### WHAT IS EXPECTED
Pictures should be excluded; otherwise, copy every entry exactly.

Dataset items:

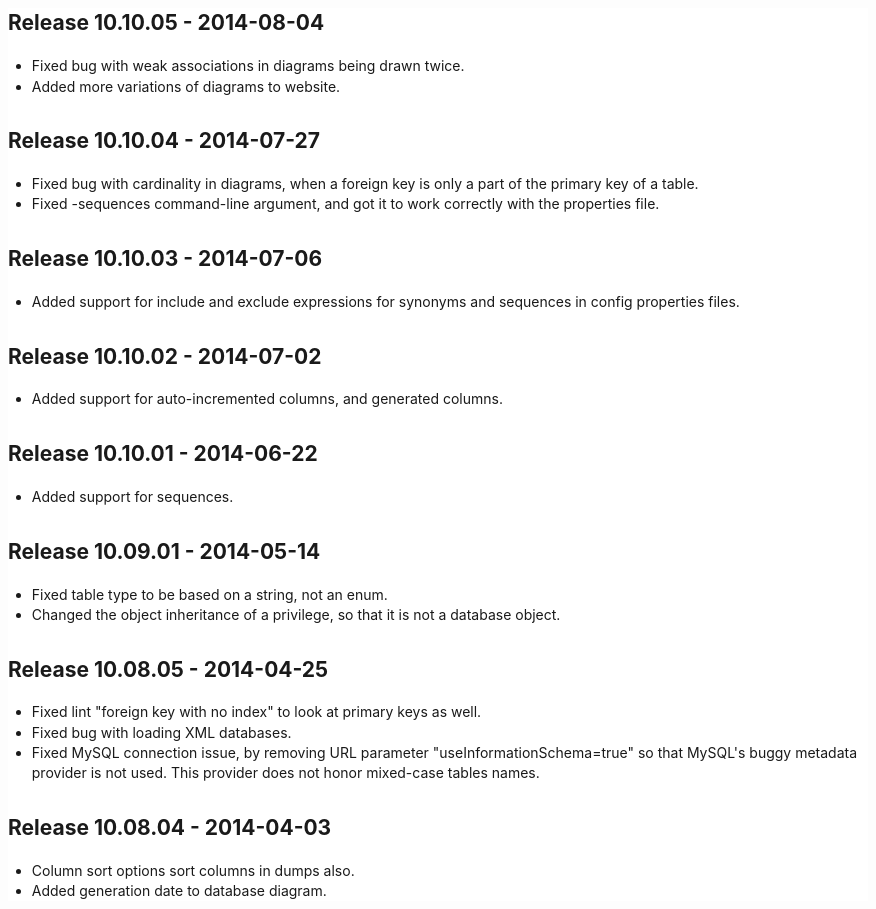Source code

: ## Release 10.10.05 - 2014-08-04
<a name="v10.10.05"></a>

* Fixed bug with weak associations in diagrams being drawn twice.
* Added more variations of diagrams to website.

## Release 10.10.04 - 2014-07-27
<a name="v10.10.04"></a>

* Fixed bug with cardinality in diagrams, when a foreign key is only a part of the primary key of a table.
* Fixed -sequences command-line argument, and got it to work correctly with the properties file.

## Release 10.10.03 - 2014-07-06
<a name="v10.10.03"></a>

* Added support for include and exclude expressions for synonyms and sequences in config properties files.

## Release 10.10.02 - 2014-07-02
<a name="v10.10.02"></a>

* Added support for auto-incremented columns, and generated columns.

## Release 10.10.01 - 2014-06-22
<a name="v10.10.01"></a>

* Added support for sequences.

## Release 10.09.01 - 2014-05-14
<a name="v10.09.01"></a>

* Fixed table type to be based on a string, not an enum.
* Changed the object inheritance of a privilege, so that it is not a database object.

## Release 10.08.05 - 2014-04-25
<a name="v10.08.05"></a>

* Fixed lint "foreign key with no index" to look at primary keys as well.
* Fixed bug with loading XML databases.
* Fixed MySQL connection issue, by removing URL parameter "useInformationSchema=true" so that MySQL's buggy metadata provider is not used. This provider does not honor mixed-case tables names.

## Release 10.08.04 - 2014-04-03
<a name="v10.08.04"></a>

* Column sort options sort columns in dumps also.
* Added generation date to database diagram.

### RESULT OF THE EXERCISE
Source code

: ## Release 10.10.05 - 2014-08-04
<a name="v10.10.05"></a>

* Fixed bug with weak associations in diagrams being drawn twice.
* Added more variations of diagrams to website.

## Release 10.10.04 - 2014-07-27
<a name="v10.10.04"></a>

* Fixed bug with cardinality in diagrams, when a foreign key is only a part of the primary key of a table.
* Fixed -sequences command-line argument, and got it to work correctly with the properties file.

## Release 10.10.03 - 2014-07-06
<a name="v10.10.03"></a>

* Added support for include and exclude expressions for synonyms and sequences in config properties files.

## Release 10.10.02 - 2014-07-02
<a name="v10.10.02"></a>

* Added support for auto-incremented columns, and generated columns.

## Release 10.10.01 - 2014-06-22
<a name="v10.10.01"></a>

* Added support for sequences.

## Release 10.09.01 - 2014-05-14
<a name="v10.09.01"></a>

* Fixed table type to be based on a string, not an enum.
* Changed the object inheritance of a privilege, so that it is not a database object.

## Release 10.08.05 - 2014-04-25
<a name="v10.08.05"></a>

* Fixed lint "foreign key with no index" to look at primary keys as well.
* Fixed bug with loading XML databases.
* Fixed MySQL connection issue, by removing URL parameter "useInformationSchema=true" so that MySQL's buggy metadata provider is not used. This provider does not honor mixed-case tables names.

## Release 10.08.04 - 2014-04-03
<a name="v10.08.04"></a>

* Column sort options sort columns in dumps also.
* Added generation date to database diagram.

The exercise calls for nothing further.